> TASK ITEM
Determine how many of the lines below include "Кружки", then respond with that number and no other text.

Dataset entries
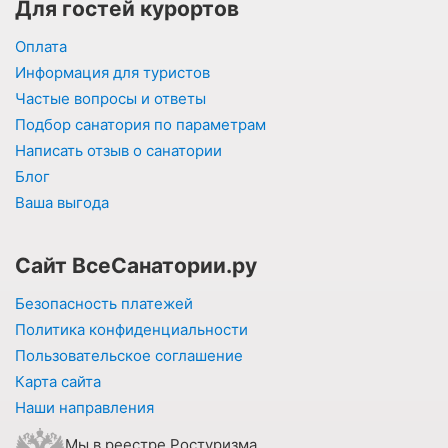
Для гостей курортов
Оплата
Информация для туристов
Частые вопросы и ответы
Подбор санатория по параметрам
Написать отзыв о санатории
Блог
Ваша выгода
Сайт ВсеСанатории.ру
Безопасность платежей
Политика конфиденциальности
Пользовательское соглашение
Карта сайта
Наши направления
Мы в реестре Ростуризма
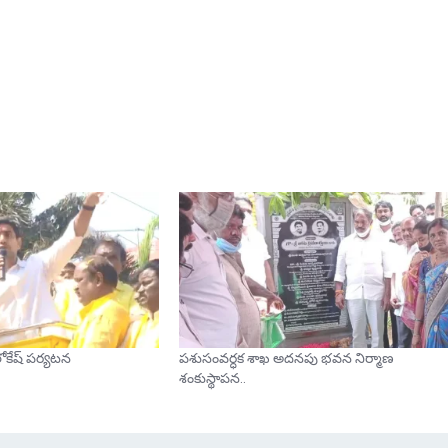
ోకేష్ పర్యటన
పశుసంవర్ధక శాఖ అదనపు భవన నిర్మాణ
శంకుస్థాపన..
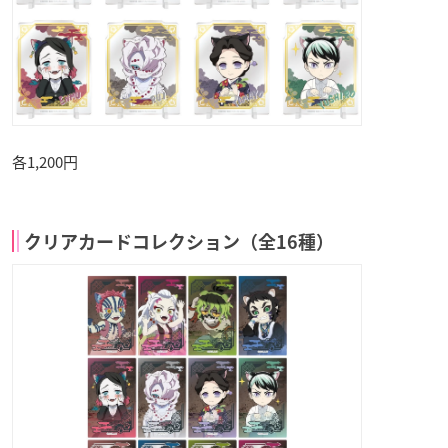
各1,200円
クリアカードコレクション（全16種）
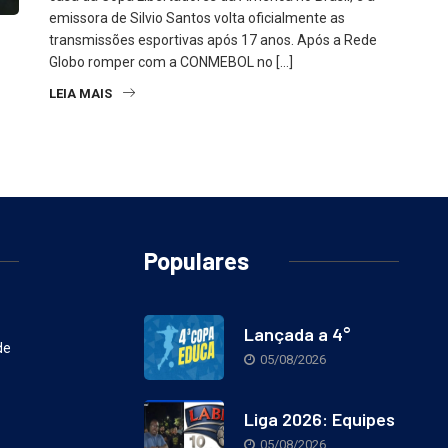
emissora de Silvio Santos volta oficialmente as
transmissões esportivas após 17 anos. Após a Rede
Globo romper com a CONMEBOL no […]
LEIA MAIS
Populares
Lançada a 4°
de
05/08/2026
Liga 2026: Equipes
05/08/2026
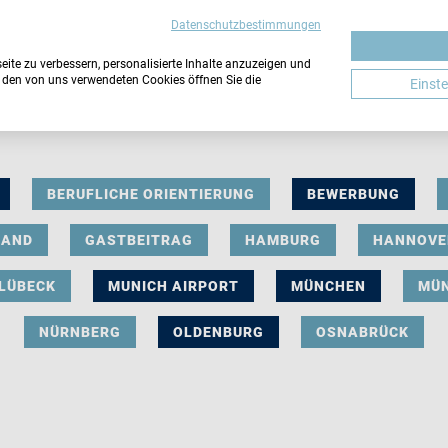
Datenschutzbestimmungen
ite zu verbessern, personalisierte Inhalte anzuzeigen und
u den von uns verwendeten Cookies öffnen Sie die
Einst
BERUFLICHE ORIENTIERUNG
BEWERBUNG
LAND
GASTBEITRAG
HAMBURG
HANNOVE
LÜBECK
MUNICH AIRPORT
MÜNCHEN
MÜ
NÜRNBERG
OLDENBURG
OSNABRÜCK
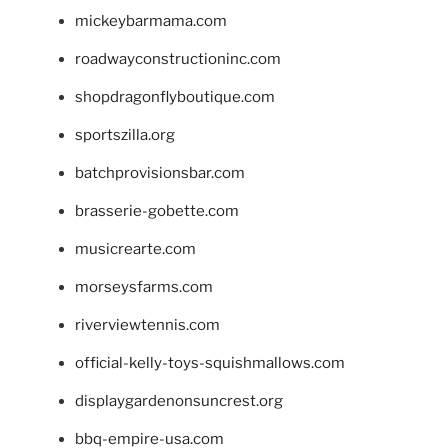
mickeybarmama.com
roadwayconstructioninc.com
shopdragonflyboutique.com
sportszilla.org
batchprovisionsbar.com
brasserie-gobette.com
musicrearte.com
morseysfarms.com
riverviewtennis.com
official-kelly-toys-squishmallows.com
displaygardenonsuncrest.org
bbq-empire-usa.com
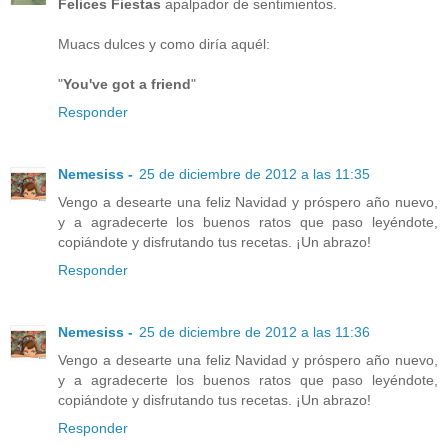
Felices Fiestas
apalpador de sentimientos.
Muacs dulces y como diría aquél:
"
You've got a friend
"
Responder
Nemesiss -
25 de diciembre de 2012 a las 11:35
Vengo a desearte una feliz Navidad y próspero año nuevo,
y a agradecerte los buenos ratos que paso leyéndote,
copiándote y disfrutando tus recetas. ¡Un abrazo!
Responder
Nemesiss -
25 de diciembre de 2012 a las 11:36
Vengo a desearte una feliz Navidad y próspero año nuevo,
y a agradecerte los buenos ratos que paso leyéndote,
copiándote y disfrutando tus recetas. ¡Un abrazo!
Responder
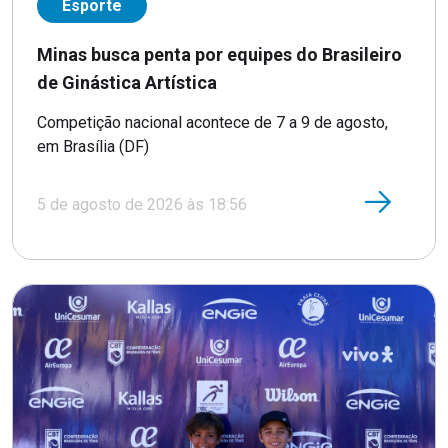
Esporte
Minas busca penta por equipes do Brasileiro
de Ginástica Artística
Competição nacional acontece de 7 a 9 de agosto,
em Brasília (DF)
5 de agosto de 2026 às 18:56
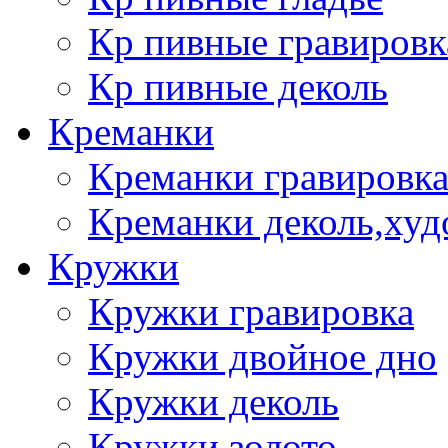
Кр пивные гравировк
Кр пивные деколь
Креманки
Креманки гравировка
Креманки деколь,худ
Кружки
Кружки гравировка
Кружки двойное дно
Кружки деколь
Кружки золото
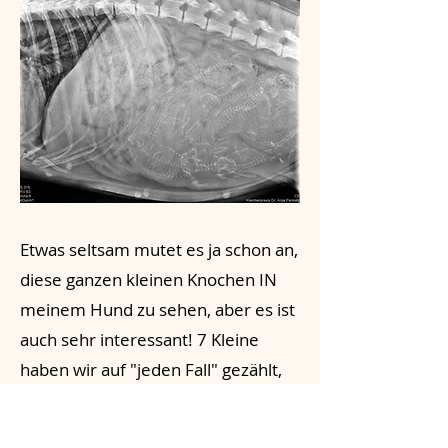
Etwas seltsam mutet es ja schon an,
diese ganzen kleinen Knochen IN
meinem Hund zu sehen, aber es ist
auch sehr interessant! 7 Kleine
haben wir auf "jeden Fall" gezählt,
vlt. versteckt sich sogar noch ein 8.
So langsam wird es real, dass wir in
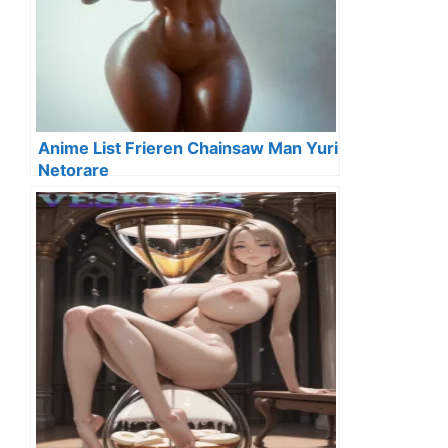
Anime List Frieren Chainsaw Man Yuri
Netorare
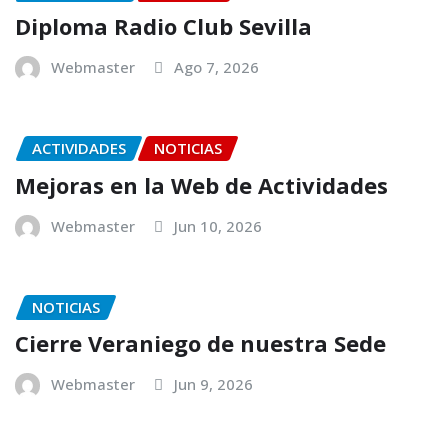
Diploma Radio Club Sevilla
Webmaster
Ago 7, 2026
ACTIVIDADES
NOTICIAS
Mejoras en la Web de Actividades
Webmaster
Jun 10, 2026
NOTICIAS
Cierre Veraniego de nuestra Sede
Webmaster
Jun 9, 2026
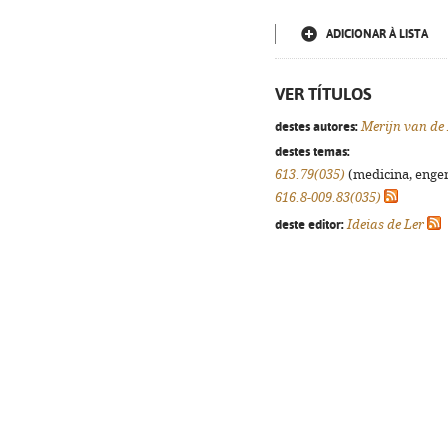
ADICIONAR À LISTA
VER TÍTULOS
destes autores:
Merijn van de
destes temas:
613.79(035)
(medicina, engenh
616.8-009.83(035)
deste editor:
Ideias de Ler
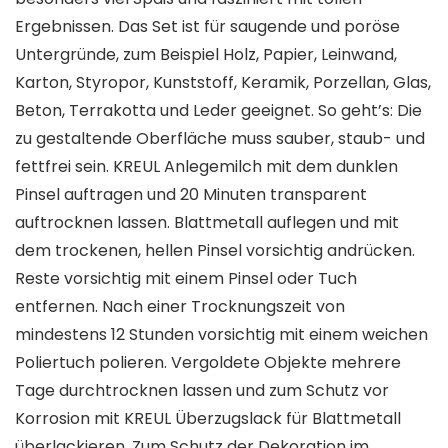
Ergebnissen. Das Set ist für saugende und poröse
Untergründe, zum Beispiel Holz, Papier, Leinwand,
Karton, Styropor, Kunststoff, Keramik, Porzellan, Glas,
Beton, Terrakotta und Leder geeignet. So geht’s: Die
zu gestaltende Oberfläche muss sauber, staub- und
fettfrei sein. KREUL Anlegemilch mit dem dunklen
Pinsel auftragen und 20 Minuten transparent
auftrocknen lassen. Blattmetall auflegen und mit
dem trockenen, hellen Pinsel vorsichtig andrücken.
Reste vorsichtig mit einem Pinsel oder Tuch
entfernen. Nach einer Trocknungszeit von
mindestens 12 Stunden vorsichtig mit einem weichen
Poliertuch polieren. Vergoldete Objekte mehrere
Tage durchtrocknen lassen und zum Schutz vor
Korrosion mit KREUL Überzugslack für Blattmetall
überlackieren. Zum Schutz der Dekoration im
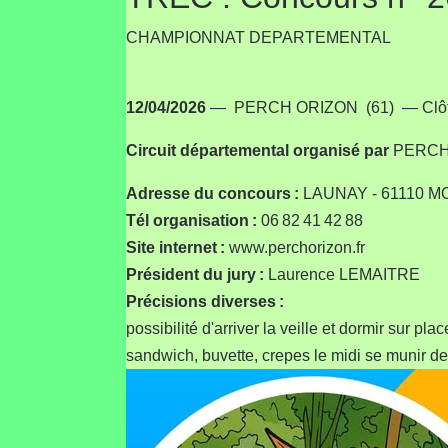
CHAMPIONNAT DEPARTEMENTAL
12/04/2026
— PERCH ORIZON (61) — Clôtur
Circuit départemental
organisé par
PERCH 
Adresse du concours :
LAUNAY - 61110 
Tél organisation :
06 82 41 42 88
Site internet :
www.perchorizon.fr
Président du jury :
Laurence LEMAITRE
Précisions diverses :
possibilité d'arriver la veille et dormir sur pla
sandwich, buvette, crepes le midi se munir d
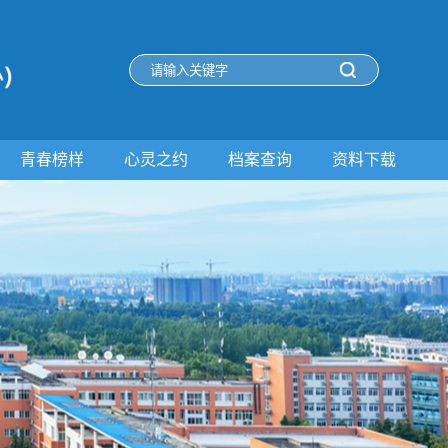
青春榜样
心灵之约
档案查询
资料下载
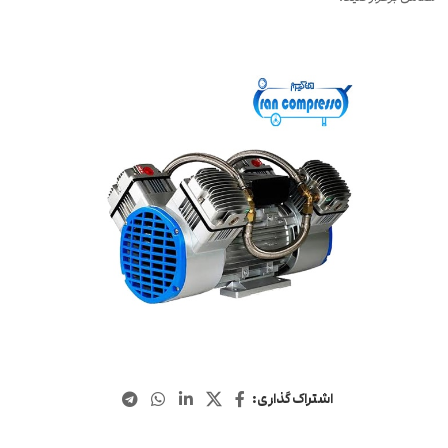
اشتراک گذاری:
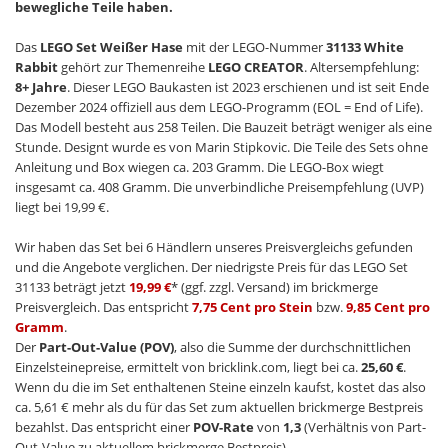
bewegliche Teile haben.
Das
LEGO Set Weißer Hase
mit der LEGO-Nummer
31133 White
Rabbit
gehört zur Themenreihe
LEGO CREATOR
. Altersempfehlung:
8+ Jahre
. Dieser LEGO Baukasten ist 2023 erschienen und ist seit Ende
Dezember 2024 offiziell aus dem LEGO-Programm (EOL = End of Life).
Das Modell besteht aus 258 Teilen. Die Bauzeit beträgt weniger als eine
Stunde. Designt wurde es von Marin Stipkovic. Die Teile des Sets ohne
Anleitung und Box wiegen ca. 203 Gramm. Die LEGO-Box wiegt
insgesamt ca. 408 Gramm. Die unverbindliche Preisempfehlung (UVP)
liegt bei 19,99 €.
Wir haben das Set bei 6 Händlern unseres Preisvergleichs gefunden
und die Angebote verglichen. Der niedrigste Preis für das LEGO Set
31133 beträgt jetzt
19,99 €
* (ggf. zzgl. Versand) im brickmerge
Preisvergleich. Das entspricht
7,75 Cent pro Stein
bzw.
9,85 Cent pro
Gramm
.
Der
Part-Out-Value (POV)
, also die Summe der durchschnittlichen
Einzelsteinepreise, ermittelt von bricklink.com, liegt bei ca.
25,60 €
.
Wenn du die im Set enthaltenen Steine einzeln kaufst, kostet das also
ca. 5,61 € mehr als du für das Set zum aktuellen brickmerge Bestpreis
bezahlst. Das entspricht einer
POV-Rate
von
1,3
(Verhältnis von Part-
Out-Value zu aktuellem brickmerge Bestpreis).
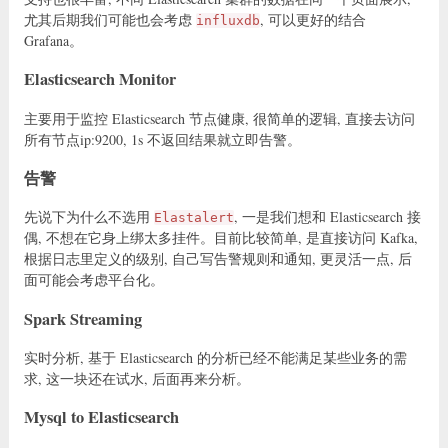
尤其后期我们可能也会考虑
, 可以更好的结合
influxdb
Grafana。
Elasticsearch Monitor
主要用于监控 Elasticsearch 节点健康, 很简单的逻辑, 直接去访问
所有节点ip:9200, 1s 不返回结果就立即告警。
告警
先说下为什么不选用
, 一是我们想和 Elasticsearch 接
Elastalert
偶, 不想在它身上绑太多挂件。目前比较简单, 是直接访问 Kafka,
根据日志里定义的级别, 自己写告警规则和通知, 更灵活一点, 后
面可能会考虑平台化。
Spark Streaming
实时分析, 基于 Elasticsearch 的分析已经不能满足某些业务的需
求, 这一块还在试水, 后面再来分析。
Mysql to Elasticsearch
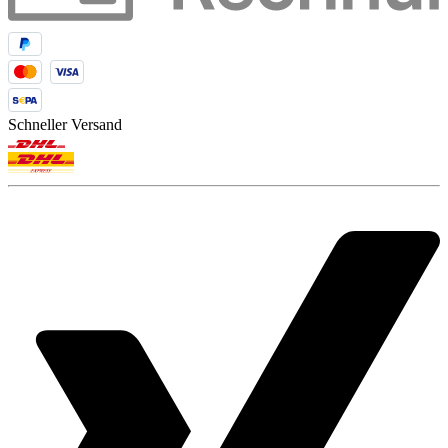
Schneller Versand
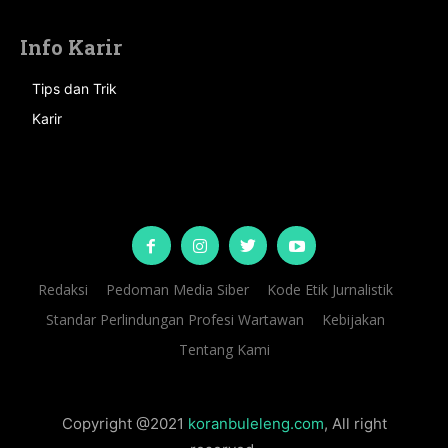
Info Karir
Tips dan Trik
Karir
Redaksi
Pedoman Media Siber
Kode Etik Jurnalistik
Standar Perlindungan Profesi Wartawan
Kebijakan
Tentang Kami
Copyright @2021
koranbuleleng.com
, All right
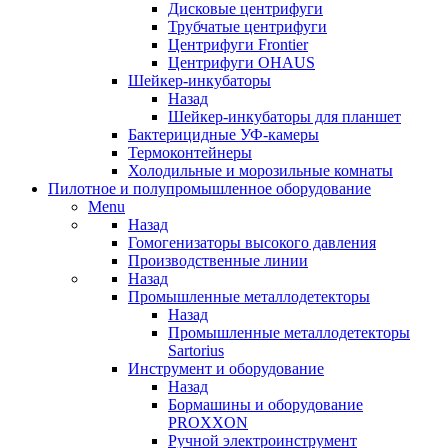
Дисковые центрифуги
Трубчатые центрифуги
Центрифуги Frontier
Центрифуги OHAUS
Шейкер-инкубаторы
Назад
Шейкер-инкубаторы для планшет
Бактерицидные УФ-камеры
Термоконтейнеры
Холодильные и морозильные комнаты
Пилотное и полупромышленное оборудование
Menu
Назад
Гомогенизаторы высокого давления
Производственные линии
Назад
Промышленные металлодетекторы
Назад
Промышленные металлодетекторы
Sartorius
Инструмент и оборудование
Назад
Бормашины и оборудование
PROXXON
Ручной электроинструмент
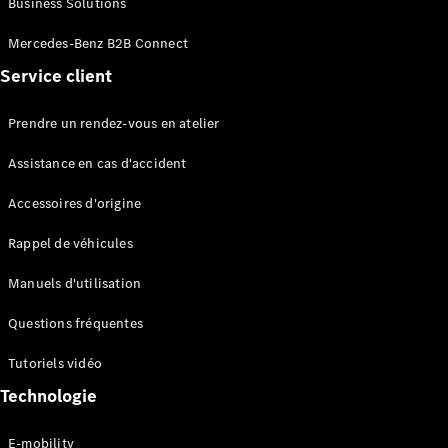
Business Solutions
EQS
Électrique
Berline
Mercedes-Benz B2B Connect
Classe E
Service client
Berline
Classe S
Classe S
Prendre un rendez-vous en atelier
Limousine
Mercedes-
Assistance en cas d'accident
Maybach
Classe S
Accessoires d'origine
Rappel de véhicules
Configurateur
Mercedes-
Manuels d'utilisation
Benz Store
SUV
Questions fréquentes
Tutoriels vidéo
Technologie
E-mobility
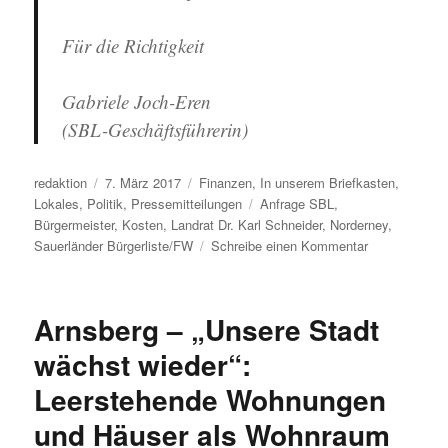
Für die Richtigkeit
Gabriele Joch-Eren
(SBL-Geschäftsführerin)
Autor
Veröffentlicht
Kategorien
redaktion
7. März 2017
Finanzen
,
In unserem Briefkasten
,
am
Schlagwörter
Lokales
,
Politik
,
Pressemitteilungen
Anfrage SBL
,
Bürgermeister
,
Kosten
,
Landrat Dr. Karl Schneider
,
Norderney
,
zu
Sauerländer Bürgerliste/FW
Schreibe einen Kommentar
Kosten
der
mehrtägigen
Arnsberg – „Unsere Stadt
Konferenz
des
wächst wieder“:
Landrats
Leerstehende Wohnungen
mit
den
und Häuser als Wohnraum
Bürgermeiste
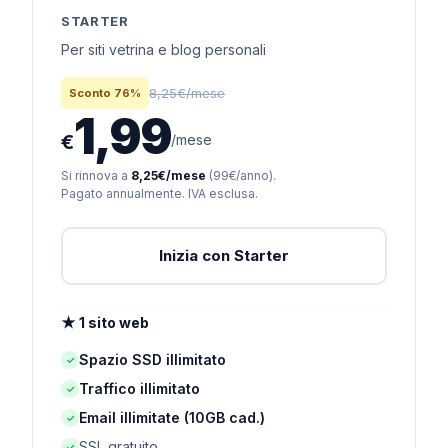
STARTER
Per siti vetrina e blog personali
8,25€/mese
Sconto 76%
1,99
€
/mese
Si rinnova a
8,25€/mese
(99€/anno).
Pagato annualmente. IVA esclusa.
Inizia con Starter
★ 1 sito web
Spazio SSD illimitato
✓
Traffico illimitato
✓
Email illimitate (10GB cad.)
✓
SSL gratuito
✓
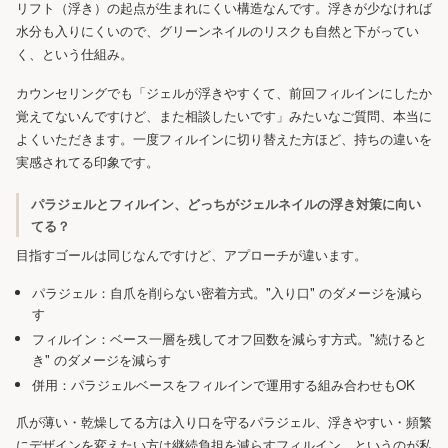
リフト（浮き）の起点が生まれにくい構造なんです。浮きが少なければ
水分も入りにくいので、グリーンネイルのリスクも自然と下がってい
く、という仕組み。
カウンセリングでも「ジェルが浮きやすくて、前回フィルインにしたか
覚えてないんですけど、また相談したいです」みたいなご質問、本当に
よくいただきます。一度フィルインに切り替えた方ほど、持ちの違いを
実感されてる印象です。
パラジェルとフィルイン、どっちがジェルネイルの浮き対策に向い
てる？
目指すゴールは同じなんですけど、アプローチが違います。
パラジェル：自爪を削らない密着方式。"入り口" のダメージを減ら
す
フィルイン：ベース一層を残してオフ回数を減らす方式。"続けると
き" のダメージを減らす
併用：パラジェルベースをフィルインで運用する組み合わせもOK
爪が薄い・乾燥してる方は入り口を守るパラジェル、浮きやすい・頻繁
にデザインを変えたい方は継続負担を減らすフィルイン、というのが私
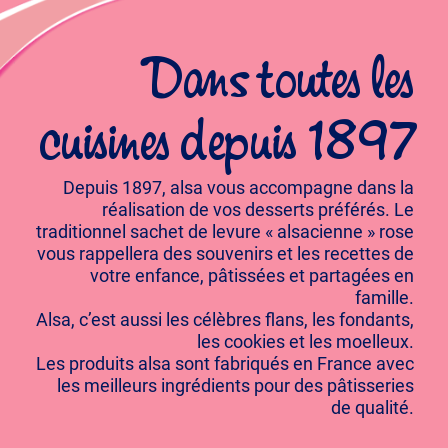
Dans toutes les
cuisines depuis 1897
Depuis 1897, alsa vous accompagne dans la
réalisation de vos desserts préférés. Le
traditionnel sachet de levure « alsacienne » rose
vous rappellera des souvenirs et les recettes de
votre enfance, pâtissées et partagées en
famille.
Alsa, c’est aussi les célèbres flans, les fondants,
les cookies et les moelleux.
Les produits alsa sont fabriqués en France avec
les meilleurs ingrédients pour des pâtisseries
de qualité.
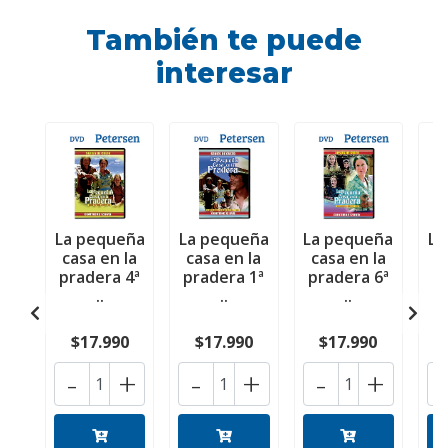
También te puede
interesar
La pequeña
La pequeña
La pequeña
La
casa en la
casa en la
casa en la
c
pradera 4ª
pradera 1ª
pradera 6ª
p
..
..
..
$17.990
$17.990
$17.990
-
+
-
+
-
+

> SOLUTION FOR THIS EXERCISE
5